▶ _Your task_
Beginning at the line that contains "(z,,x,,y,,Ω′)d Ω′ . (2)", return every remaining line of the data below exactly; return nothing before it.
[[ Data records, beginning ]]
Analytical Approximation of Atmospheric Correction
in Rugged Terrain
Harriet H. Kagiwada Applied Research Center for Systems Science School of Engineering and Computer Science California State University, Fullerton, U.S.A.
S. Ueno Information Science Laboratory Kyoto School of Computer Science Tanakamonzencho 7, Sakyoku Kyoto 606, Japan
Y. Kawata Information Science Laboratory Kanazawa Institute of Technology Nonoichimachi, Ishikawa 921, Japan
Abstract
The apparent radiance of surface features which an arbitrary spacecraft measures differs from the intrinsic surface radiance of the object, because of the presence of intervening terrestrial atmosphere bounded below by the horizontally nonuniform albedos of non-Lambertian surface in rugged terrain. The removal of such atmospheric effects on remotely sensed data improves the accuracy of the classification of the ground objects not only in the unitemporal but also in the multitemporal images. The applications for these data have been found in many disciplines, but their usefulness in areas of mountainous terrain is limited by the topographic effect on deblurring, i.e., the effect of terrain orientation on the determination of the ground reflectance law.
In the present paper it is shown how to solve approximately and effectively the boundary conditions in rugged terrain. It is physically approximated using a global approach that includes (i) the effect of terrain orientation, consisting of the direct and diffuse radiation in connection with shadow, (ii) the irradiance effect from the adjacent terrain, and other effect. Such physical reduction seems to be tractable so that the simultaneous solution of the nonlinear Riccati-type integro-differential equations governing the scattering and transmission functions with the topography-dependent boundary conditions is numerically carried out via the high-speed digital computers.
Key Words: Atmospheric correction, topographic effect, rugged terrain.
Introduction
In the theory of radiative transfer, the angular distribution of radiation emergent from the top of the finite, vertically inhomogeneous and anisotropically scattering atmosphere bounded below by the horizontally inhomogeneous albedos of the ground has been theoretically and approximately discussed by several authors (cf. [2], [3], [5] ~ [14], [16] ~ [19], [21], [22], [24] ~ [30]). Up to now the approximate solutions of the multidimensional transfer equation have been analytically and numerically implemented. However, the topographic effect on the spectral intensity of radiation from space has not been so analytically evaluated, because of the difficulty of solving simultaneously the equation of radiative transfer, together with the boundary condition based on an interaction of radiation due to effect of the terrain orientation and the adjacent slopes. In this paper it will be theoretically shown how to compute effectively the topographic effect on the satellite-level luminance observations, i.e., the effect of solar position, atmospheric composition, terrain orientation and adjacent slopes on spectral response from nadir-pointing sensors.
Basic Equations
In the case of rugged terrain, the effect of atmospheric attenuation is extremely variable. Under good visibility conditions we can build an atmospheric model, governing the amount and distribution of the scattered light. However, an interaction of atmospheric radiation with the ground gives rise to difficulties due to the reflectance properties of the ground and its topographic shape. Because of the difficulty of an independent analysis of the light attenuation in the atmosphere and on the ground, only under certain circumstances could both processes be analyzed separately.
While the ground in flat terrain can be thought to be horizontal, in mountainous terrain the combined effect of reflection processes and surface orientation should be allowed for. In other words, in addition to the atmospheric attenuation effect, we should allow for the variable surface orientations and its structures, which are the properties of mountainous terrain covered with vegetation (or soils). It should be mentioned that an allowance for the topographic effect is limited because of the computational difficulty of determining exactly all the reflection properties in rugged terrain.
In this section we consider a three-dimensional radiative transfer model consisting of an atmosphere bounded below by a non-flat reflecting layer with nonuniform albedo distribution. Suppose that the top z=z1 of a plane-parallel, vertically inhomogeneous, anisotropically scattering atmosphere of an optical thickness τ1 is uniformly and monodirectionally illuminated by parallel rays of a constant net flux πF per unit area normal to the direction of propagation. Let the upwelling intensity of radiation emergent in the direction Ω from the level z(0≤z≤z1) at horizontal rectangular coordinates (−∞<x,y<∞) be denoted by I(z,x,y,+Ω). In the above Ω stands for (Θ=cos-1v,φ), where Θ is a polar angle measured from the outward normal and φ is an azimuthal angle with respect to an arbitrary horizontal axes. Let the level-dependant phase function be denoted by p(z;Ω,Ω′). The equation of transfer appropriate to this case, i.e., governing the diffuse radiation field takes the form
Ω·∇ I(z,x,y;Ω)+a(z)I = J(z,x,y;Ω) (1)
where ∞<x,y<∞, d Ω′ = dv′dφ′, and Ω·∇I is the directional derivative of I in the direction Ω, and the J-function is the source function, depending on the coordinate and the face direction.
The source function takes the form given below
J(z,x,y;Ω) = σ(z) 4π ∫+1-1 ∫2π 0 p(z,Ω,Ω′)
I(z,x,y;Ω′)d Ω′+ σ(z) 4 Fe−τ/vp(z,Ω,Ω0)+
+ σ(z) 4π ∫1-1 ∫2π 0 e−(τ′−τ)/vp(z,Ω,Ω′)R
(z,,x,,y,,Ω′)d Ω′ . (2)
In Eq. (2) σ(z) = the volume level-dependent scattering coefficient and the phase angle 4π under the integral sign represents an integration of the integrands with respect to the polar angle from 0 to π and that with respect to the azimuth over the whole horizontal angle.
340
[[ Data records, end ]]
▶ _Solved exercise_
(z,,x,,y,,Ω′)d Ω′ . (2)
In Eq. (2) σ(z) = the volume level-dependent scattering coefficient and the phase angle 4π under the integral sign represents an integration of the integrands with respect to the polar angle from 0 to π and that with respect to the azimuth over the whole horizontal angle.
340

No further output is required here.